__WHAT THIS TASK INVOLVES__
Rewrite all of the data below, substituting "Locate" for each occurrence of "Identify" and leaving everything else unchanged.

__DATASET__
——————————

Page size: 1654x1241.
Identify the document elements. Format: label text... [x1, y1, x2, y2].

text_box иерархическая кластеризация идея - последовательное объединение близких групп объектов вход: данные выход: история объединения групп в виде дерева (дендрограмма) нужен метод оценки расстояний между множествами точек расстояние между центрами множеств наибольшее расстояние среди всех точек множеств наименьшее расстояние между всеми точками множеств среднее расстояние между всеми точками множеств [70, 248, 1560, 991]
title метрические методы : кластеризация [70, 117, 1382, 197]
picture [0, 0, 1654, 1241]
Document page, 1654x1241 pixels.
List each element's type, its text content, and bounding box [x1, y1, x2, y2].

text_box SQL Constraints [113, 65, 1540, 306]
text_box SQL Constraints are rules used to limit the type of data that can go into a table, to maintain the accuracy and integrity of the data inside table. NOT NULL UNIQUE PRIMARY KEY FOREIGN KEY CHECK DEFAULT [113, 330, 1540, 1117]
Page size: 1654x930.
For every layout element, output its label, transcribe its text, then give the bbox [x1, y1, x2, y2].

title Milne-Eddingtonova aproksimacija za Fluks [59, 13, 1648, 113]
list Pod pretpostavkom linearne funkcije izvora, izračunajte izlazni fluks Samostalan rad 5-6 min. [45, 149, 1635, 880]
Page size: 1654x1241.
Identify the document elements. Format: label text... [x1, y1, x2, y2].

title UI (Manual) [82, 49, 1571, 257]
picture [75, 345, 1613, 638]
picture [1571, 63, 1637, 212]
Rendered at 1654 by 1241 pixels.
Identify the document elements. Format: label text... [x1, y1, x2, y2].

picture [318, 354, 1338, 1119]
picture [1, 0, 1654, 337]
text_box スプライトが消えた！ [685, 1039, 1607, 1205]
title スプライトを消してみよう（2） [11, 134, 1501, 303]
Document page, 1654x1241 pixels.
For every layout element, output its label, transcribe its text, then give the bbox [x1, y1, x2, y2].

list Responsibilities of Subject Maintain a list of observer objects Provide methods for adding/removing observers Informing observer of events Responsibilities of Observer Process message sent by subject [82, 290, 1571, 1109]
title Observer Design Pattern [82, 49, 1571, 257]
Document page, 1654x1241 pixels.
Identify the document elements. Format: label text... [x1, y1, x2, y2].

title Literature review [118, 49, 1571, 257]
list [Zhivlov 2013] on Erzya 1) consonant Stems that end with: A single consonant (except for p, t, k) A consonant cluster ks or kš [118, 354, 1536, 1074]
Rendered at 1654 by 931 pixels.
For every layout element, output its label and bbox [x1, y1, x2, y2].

——————————

__TASK OUTPUT__
Page size: 1654x1241.
Locate the document elements. Format: label text... [x1, y1, x2, y2].

text_box иерархическая кластеризация идея - последовательное объединение близких групп объектов вход: данные выход: история объединения групп в виде дерева (дендрограмма) нужен метод оценки расстояний между множествами точек расстояние между центрами множеств наибольшее расстояние среди всех точек множеств наименьшее расстояние между всеми точками множеств среднее расстояние между всеми точками множеств [70, 248, 1560, 991]
title метрические методы : кластеризация [70, 117, 1382, 197]
picture [0, 0, 1654, 1241]
Document page, 1654x1241 pixels.
List each element's type, its text content, and bounding box [x1, y1, x2, y2].

text_box SQL Constraints [113, 65, 1540, 306]
text_box SQL Constraints are rules used to limit the type of data that can go into a table, to maintain the accuracy and integrity of the data inside table. NOT NULL UNIQUE PRIMARY KEY FOREIGN KEY CHECK DEFAULT [113, 330, 1540, 1117]
Page size: 1654x930.
For every layout element, output its label, transcribe its text, then give the bbox [x1, y1, x2, y2].

title Milne-Eddingtonova aproksimacija za Fluks [59, 13, 1648, 113]
list Pod pretpostavkom linearne funkcije izvora, izračunajte izlazni fluks Samostalan rad 5-6 min. [45, 149, 1635, 880]
Page size: 1654x1241.
Locate the document elements. Format: label text... [x1, y1, x2, y2].

title UI (Manual) [82, 49, 1571, 257]
picture [75, 345, 1613, 638]
picture [1571, 63, 1637, 212]
Rendered at 1654 by 1241 pixels.
Locate the document elements. Format: label text... [x1, y1, x2, y2].

picture [318, 354, 1338, 1119]
picture [1, 0, 1654, 337]
text_box スプライトが消えた！ [685, 1039, 1607, 1205]
title スプライトを消してみよう（2） [11, 134, 1501, 303]
Document page, 1654x1241 pixels.
For every layout element, output its label, transcribe its text, then give the bbox [x1, y1, x2, y2].

list Responsibilities of Subject Maintain a list of observer objects Provide methods for adding/removing observers Informing observer of events Responsibilities of Observer Process message sent by subject [82, 290, 1571, 1109]
title Observer Design Pattern [82, 49, 1571, 257]
Document page, 1654x1241 pixels.
Locate the document elements. Format: label text... [x1, y1, x2, y2].

title Literature review [118, 49, 1571, 257]
list [Zhivlov 2013] on Erzya 1) consonant Stems that end with: A single consonant (except for p, t, k) A consonant cluster ks or kš [118, 354, 1536, 1074]
Rendered at 1654 by 931 pixels.
For every layout element, output its label and bbox [x1, y1, x2, y2].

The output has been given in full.